▶ **What to do**:
If a line in the following entries contains the string "array", it counts toward the total; report only that total.

Dataset records below:

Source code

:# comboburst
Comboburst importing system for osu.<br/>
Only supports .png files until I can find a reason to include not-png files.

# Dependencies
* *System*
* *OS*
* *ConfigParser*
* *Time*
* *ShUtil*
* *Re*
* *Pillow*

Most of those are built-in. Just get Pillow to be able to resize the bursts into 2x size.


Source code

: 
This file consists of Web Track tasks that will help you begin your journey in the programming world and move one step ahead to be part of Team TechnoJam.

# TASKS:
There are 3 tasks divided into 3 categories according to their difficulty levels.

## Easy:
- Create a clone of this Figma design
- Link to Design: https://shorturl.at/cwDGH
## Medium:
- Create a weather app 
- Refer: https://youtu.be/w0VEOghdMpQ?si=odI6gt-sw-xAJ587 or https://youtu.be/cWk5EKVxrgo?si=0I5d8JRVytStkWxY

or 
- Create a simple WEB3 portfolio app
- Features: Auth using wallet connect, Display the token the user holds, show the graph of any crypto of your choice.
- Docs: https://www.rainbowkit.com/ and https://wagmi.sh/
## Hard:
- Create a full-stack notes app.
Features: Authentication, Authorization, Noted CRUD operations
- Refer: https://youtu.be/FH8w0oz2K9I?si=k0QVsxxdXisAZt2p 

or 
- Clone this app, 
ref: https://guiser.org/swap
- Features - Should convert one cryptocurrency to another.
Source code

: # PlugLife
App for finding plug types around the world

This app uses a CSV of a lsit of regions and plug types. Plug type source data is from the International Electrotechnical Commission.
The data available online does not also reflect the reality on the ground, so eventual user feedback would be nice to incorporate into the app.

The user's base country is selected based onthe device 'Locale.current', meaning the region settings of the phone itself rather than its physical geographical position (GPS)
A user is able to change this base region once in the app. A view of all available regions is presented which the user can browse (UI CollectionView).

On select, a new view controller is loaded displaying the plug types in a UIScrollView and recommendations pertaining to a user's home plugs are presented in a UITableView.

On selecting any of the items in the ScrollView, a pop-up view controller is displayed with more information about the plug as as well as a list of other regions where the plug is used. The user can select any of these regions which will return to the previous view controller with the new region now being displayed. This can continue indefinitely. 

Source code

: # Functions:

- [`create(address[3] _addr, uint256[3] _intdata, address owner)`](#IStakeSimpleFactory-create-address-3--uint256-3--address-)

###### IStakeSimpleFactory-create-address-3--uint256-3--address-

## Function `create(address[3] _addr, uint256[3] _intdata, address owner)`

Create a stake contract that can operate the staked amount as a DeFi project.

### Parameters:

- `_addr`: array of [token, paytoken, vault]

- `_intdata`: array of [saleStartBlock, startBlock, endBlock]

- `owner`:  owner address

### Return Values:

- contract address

End of Dataset records.

▶ **Worked solution**:
2